┌─ Entries supplied

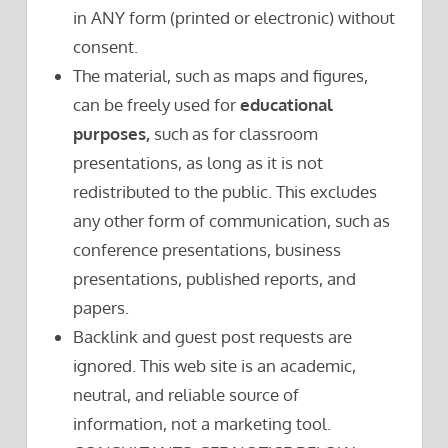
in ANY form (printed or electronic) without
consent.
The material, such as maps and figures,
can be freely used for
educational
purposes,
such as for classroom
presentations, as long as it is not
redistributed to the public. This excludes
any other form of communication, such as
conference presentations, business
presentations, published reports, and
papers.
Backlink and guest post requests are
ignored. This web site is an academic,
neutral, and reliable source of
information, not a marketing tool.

└─
┌─ Entries supplied

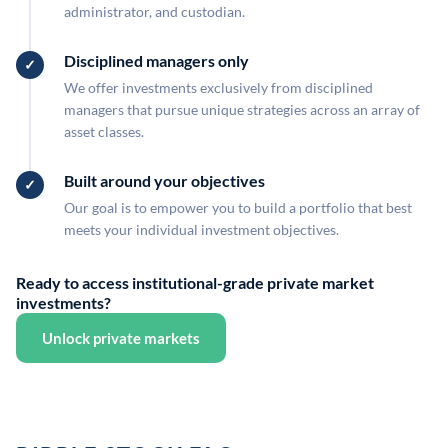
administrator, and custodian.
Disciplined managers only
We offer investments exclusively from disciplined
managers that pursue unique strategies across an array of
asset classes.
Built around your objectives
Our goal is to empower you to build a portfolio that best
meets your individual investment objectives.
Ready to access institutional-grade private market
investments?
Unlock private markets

└─

Beginning with the line that has "in ANY form (printed or electronic) without" and ending with the line that has "information, not a marketing tool.", set down the lines above exactly and include no others.

in ANY form (printed or electronic) without
consent.
The material, such as maps and figures,
can be freely used for
educational
purposes,
such as for classroom
presentations, as long as it is not
redistributed to the public. This excludes
any other form of communication, such as
conference presentations, business
presentations, published reports, and
papers.
Backlink and guest post requests are
ignored. This web site is an academic,
neutral, and reliable source of
information, not a marketing tool.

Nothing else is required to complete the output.